Willkommene Horizonterweiterung

19.03.2010
01/2010
  • Neuerscheinung

Kann man Deutscher und Schweizer zugleich sein? Normalerweise erwirbt man eine zweite Staatsbürgerschaft erst im Laufe des Lebens. Ich bin beides von Geburt an, wie ist das möglich? Um das zu verstehen, müssen wir einen Sprung durch die Zeit machen und in die europäische Geschichte eintauchen.

Deutsche Bernburger

Unter Kaiser Friedrich I. Barbarossa, 1153, werden die Burg- und Reichsgrafen zu Dohna erstmals urkundlich erwähnt. Das Adelsgeschlecht gilt als Gründer von Dresden. Später erwirbt es in Ostpreussen und Schlesien neue Güter und Ländereien. In der Mitte des 17. Jahrhunderts war mein Vorfahr Friedrich Dohna Gouverneur des Fürstentums Orange in der Provence. Dieses gehörte seinem Cousin, dem niederländischen Prinzen Wilhelm II. von Oranien.
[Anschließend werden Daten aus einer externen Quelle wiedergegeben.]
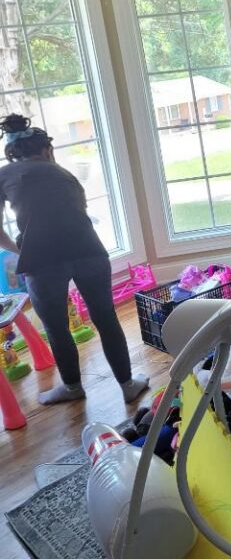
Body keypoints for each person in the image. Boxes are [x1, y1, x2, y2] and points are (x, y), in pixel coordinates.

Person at [0, 114, 148, 406]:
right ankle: (128, 384)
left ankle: (72, 388)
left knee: (56, 327)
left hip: (43, 259)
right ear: (47, 150)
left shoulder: (5, 174)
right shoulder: (64, 174)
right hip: (88, 250)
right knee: (106, 318)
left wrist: (22, 250)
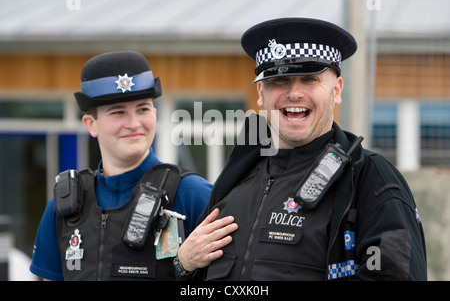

Als der katholische Sonnenkönig Ludwig XIV. das protestantische Fürs-tentum mit erdrückender militärischer Übermacht belagerte, gab Friedrich Orange auf und zog in die Schweiz, ins 1536 von Bern er­oberte Waadtland. 1657 kaufte er die beiden Schlösser Coppet und Prangins, beide am Genfersee gelegen, und erwarb sich damit das Berner Burgerrecht. Seither sind alle zu Dohnas Bernburger, und die Beziehungen zur Schweiz wurden bis heute aufrechterhalten.

In Bern übernahm Friedrich neue Aufgaben. Der Kurfürst von Brandenburg suchte in der Schweiz junge Bauern für die Kolonisierung Preussens. Die Landbevölkerung des Kantons Bern war arm und die Auswanderung oft die einzige Chance auf ein besseres Leben. Friedrich vermittelte, und 1685 konnten die ersten Berner Familien nach Brandenburg auswandern, später sollten viele folgen. Auf Wunsch der Stadt Genf übernahm Friedrich den militärischen Oberbefehl der Stadt und bereitete deren Verteidigung gegen den drohenden Angriff des Herzogs von Savoyen vor. Friedrich wurde erneut gebeten zu vermitteln, als Ludwig XIV. 1672 in die Niederlande und 1688 in die Pfalz einfiel. Die Schweiz war gefährdet und strebte ein Bündnis mit den Niederlanden und mit Brandenburg an.

Ein Blick über den Tellerrand

Mir gefällt die Vorstellung, wie man schon im 17. Jahrhundert in mehr als einem Land zu Hause sein konnte und durch ganz Europa reiste, über viele Landesgrenzen hinweg. Wohlgemerkt ohne den heutigen Komfort, man war tagelang mit Kutschen unterwegs, auf schlechten Strassen. Und konnte dabei über weite Distanzen kommunizieren, nach heutigen Massstäben mit einfachsten Mitteln, ohne Handy, E-Mail oder Internet.

Manchmal werde ich gefragt, ob es denn kein Problem für mich sei, beide Nationalitäten unter einen Hut zu bringen. Ich antworte dann, dass dies für mich kein Identitätsproblem darstellt, im Gegenteil, es ist sogar eine willkommene Horizonterweiterung. Natürlich gibt es Situationen, wo man den Spagat zwischen beiden Kulturen machen muss, aber andererseits ist der Blick über den eigenen Tellerrand immer wieder bereichernd, ich möchte ihn nicht missen.